Update the data below by changing "Lapel" to "Collar" wherever it appears and leaving everything else as it is, starting from the very beginning of the data and stopping after the line that has "Back Choke Counter: Off-Balancing". Omit the pictures from your answer.

--- Data to examine ---

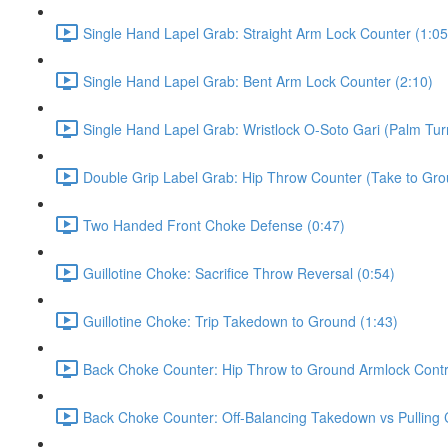
Single Hand Lapel Grab: Straight Arm Lock Counter (1:05
Single Hand Lapel Grab: Bent Arm Lock Counter (2:10)
Single Hand Lapel Grab: Wristlock O-Soto Gari (Palm Tur
Double Grip Label Grab: Hip Throw Counter (Take to Grou
Two Handed Front Choke Defense (0:47)
Guillotine Choke: Sacrifice Throw Reversal (0:54)
Guillotine Choke: Trip Takedown to Ground (1:43)
Back Choke Counter: Hip Throw to Ground Armlock Contro
Back Choke Counter: Off-Balancing Takedown vs Pulling 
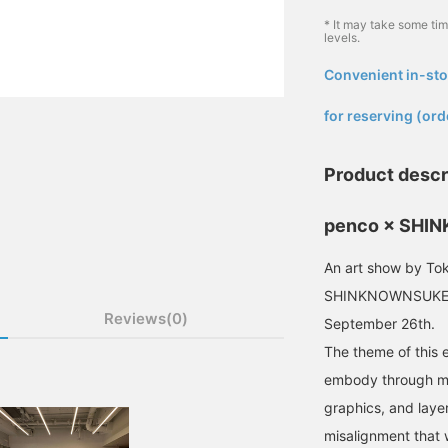
* It may take some ti
levels.
Convenient in-sto
​ ​
for reserving (ord
Product descr
penco × SH
An art show by Tok
SHINKNOWNSUKE wil
Reviews(0)
September 26th.
The theme of this e
embody through mul
graphics, and laye
misalignment that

---

* _Result of this exercise_:
Single Hand Collar Grab: Straight Arm Lock Counter (1:05
Single Hand Collar Grab: Bent Arm Lock Counter (2:10)
Single Hand Collar Grab: Wristlock O-Soto Gari (Palm Tur
Double Grip Label Grab: Hip Throw Counter (Take to Grou
Two Handed Front Choke Defense (0:47)
Guillotine Choke: Sacrifice Throw Reversal (0:54)
Guillotine Choke: Trip Takedown to Ground (1:43)
Back Choke Counter: Hip Throw to Ground Armlock Contro
Back Choke Counter: Off-Balancing Takedown vs Pulling 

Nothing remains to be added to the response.